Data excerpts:
"""
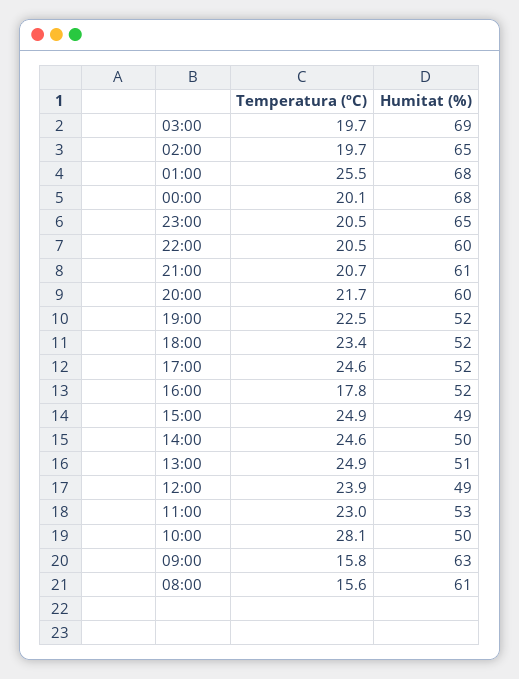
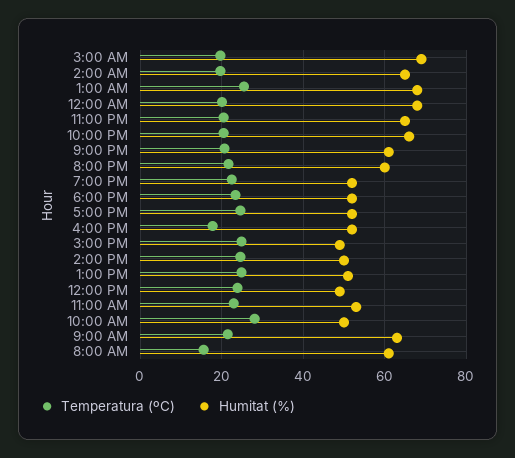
  {
    "Temperatura (ºC)": {
      "03:00": 19.7,
      "02:00": 19.7,
      "01:00": 25.5,
      "00:00": 20.1,
      "23:00": 20.5,
      "22:00": 20.5,
      "21:00": 20.7,
      "20:00": 21.7,
      "19:00": 22.5,
      "18:00": 23.4,
      "17:00": 24.6,
      "16:00": 17.8,
      "15:00": 24.9,
      "14:00": 24.6,
      "13:00": 24.9,
      "12:00": 23.9,
      "11:00": 23,
      "10:00": 28.1,
-     "09:00": 15.8,
+     "09:00": 22,
      "08:00": 15.6
    },
    "Humitat (%)": {
      "03:00": 69,
      "02:00": 65,
      "01:00": 68,
      "00:00": 68,
      "23:00": 65,
-     "22:00": 60,
+     "22:00": 66,
      "21:00": 61,
      "20:00": 60,
      "19:00": 52,
      "18:00": 52,
      "17:00": 52,
      "16:00": 52,
      "15:00": 49,
      "14:00": 50,
      "13:00": 51,
      "12:00": 49,
      "11:00": 53,
      "10:00": 50,
      "09:00": 63,
      "08:00": 61
    }
  }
"""
(Task prompt): Retype the lines above exactly, no pictures.

(Solved exercise):
  {
    "Temperatura (ºC)": {
      "03:00": 19.7,
      "02:00": 19.7,
      "01:00": 25.5,
      "00:00": 20.1,
      "23:00": 20.5,
      "22:00": 20.5,
      "21:00": 20.7,
      "20:00": 21.7,
      "19:00": 22.5,
      "18:00": 23.4,
      "17:00": 24.6,
      "16:00": 17.8,
      "15:00": 24.9,
      "14:00": 24.6,
      "13:00": 24.9,
      "12:00": 23.9,
      "11:00": 23,
      "10:00": 28.1,
-     "09:00": 15.8,
+     "09:00": 22,
      "08:00": 15.6
    },
    "Humitat (%)": {
      "03:00": 69,
      "02:00": 65,
      "01:00": 68,
      "00:00": 68,
      "23:00": 65,
-     "22:00": 60,
+     "22:00": 66,
      "21:00": 61,
      "20:00": 60,
      "19:00": 52,
      "18:00": 52,
      "17:00": 52,
      "16:00": 52,
      "15:00": 49,
      "14:00": 50,
      "13:00": 51,
      "12:00": 49,
      "11:00": 53,
      "10:00": 50,
      "09:00": 63,
      "08:00": 61
    }
  }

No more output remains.